• [DATASET RECORDS]
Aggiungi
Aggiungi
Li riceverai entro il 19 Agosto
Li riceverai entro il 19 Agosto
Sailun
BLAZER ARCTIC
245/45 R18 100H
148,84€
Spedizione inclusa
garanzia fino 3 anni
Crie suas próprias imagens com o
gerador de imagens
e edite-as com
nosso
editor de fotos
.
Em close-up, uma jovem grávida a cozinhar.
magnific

==

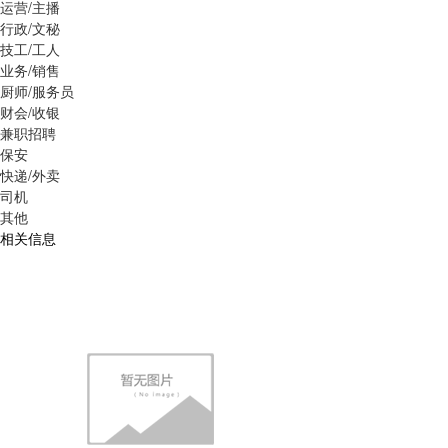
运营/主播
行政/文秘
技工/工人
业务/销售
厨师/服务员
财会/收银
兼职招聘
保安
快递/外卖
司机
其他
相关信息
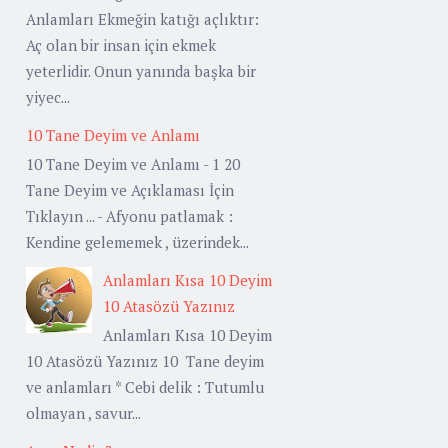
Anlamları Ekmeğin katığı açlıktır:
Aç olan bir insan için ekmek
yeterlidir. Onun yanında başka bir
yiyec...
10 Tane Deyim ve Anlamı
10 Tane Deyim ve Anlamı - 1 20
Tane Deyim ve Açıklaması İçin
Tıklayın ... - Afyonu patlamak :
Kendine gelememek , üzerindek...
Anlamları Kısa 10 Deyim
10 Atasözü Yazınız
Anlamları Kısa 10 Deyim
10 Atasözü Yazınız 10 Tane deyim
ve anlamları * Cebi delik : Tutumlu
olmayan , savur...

• [PROBLEM DESCRIPTION]
Looking at the data above, count each line that holds the word "Atasözü" and report the count alone.

• [REPLY TO THE TASK]
2